[Passage shown]

Glenn got to watch our little pre-school boys lead singing in a very comfortable and encouraging environment. These tiny boys dressed in their Sunday best read from God’s Word in a reverent, but reassuring room full of adults. Two of our preschoolers had memorized the 100th Psalm to use as their Bible reading, since they are not old enough yet to read.

I heard my nephew Enoch, who is eight, present a strongly Biblical message, making an analogy about the WWII honor flight that his granddad enjoyed and the way we become a part of the honored crew who will take flight with Christ in the clouds one day. I heard Job talk about the folly of believing in organic evolution from the simple, yet profound viewpoint of a seven year old. I watched teenagers debate the Biblical definition of family and the sinfulness of homosexuality. I literally watched them grow in their faith in that experience. 

I heard our young girls present strongly Biblical speeches about priorities and victorious living in Christ. I heard God’s plan of salvation come from the mouths of these young people over and again. I heard moral teaching that sometimes we adults shrink from teaching because of its unpopularity. I saw Bible bowl teams get very excited about knowing the book of Hebrews inside and out. I saw mentally handicapped children and adults being encouraged and embraced by peers for their efforts for Him. I just saw so many very encouraging things.

[/Passage shown]

Tasks:
[a] In the passage about the children's church presentations, reproduce the text starting with "Glenn got to" and going on through "in that experience.".
[b] Go on with the account of the children's church presentations, picking up after its final sentence.

[Study material]

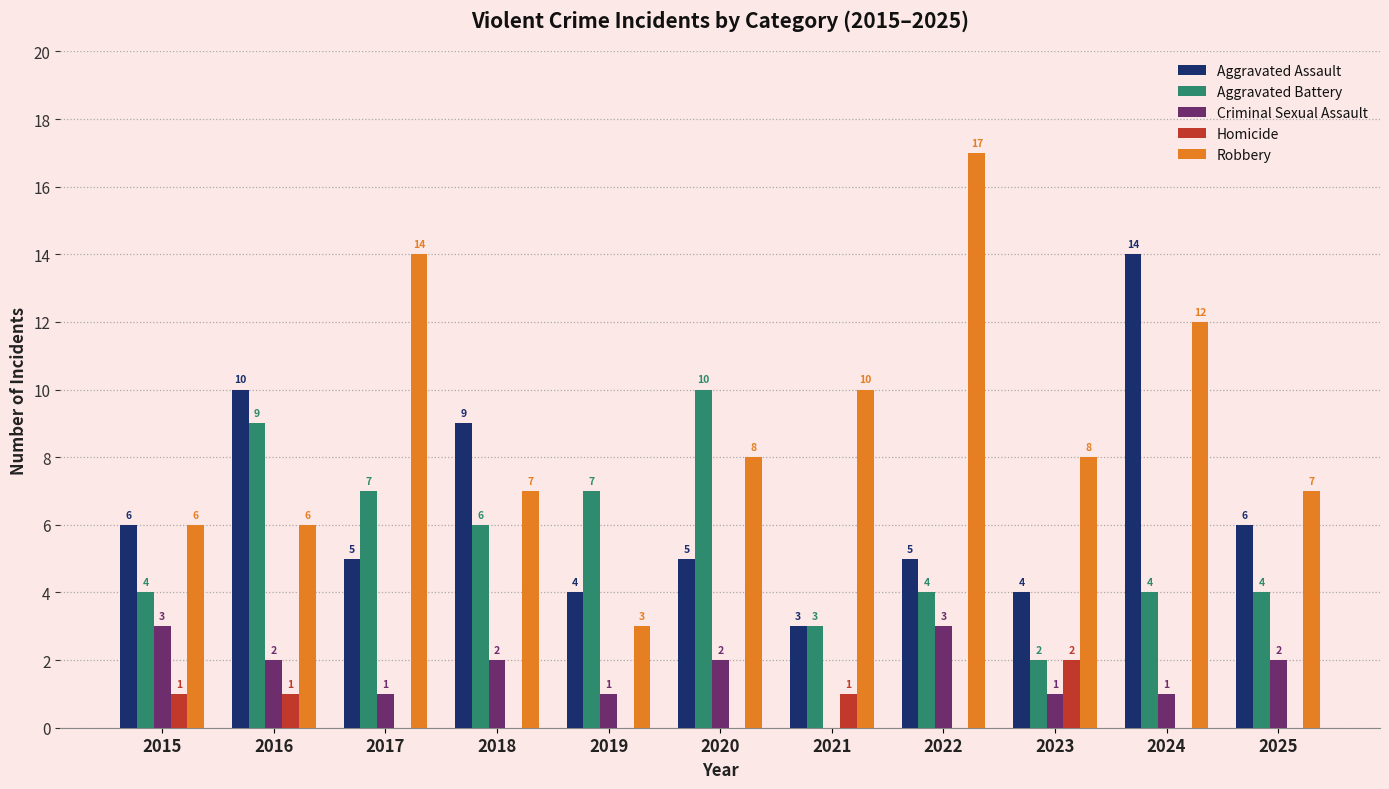

The Aggravated Assault series shows 5 at 2021. True or false?

False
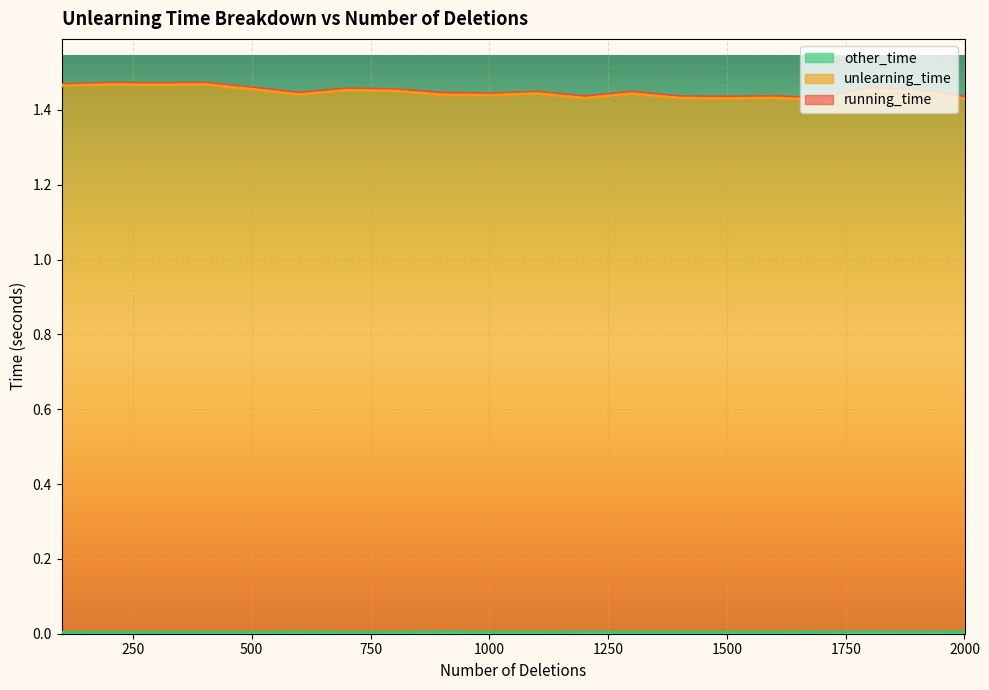

At which category is the sum across all series the highest?

400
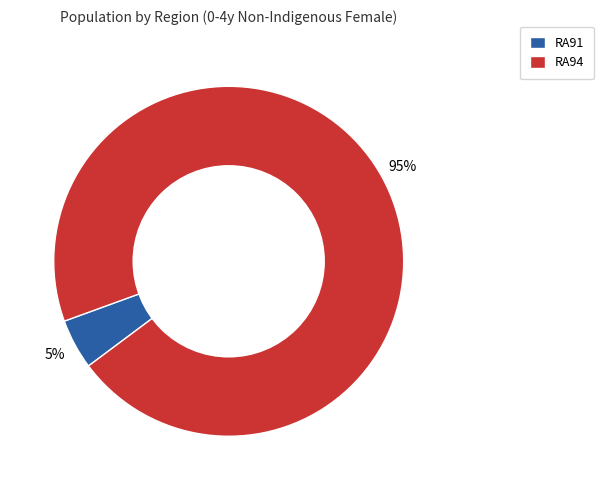

Is it true that RA91 is 5% of the pie?

True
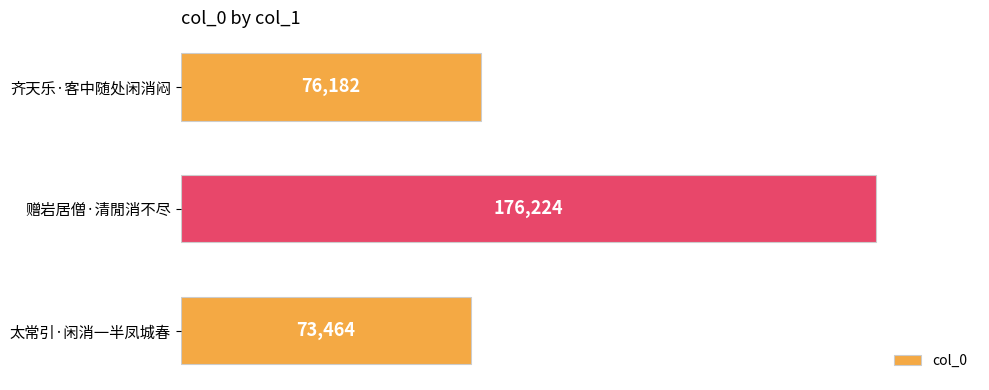

Which label corresponds to the largest value in the chart?

赠岩居僧·清閒消不尽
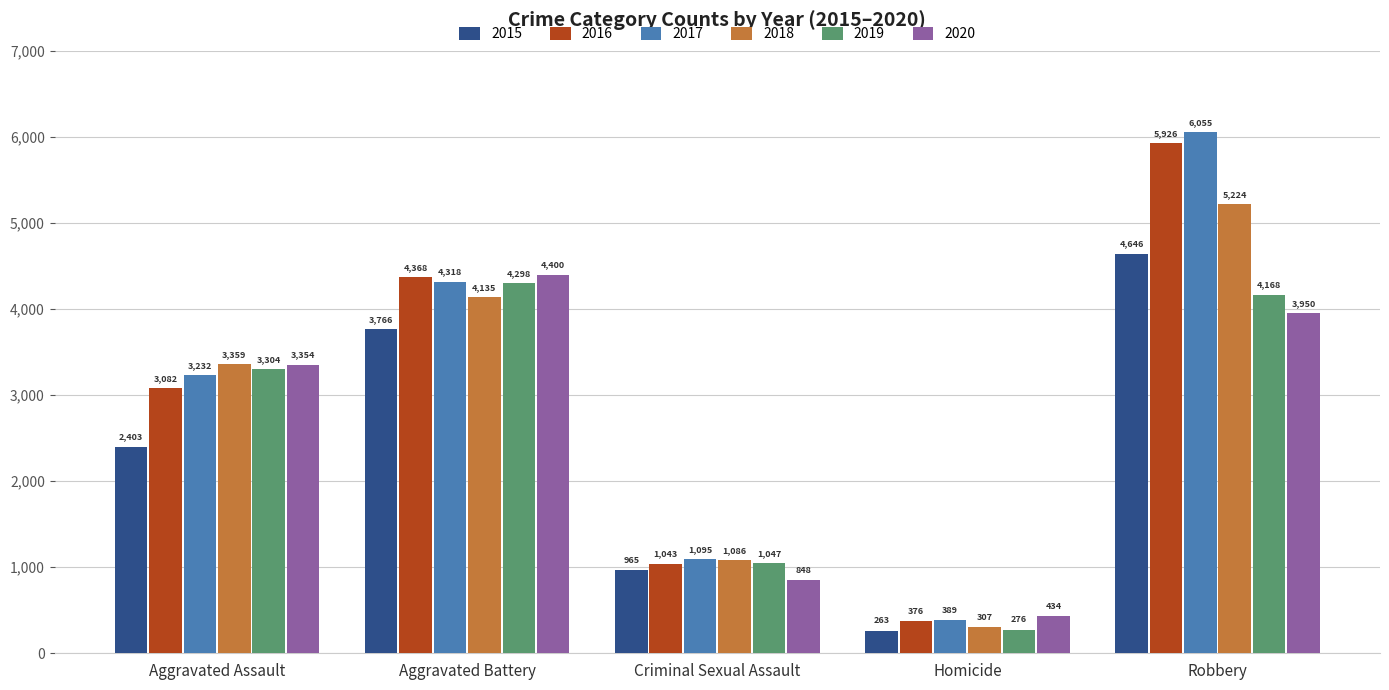

What is the sum of the 2019 values at Aggravated Assault and Criminal Sexual Assault?

4351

[/Study material]

List of answers:
[a]
Glenn got to watch our little pre-school boys lead singing in a very comfortable and encouraging environment. These tiny boys dressed in their Sunday best read from God’s Word in a reverent, but reassuring room full of adults. Two of our preschoolers had memorized the 100th Psalm to use as their Bible reading, since they are not old enough yet to read.

I heard my nephew Enoch, who is eight, present a strongly Biblical message, making an analogy about the WWII honor flight that his granddad enjoyed and the way we become a part of the honored crew who will take flight with Christ in the clouds one day. I heard Job talk about the folly of believing in organic evolution from the simple, yet profound viewpoint of a seven year old. I watched teenagers debate the Biblical definition of family and the sinfulness of homosexuality. I literally watched them grow in their faith in that experience.

[b]
But I see a lot of what goes into the foundation of this program. Since Glenn is serving on its Board of Directors, I see the painstaking efforts of faithful men to insure the soundness of every detail of every event. I see them collectively traveling thousands of miles throughout the year to sit down together and make sure this tool of tremendous proportions is kept Biblically, ethically, and financially sound and accountable to God and man. I hear about those meetings and those struggles to involve and influence as many young people as they can from as many congregations as possible in faithful doctrine, practice and leadership skills and yet never sacrifice the program’s faithful adherence to the Scriptures. I know that they are determined to keep the worship that occurs on Sunday morning of the event precisely what was prescribed 200 years ago for the believers in the first century. Sometimes there are those who are critical of their decisions; perhaps a decision to exclude all males from any room in which young ladies will be leading singing, debating or speaking; perhaps a decision to eliminate clapping from the worship assembly; perhaps a public statement about modest dress required at the convention. But I, for one, am thankful that there is a spirit of accountability for the details of the program and a sense of thorough responsibility to God for its goals and the methods of achieving them. I am thankful for the sacrifices of these men and, in fact, all of the volunteers that make the program accessible to families as they look for instruments to put faith in their children.

Lads is a lot of fun. It was fun to teach our children when they were small that winning a Bible Bowl competition was just a way to get closer to the real prize. Giving an award winning speech was just a way to hone skills for the eternal work of teaching and/or preaching His Word to those who need a Savior. Achieving the Good Samaritan award was just practice for living our whole lives seeking the good of others and living as servants. Being a centurion of Scripture was putting 100 verses in our hearts so that their truths would be reflected in our decisions and in our victories over the devil.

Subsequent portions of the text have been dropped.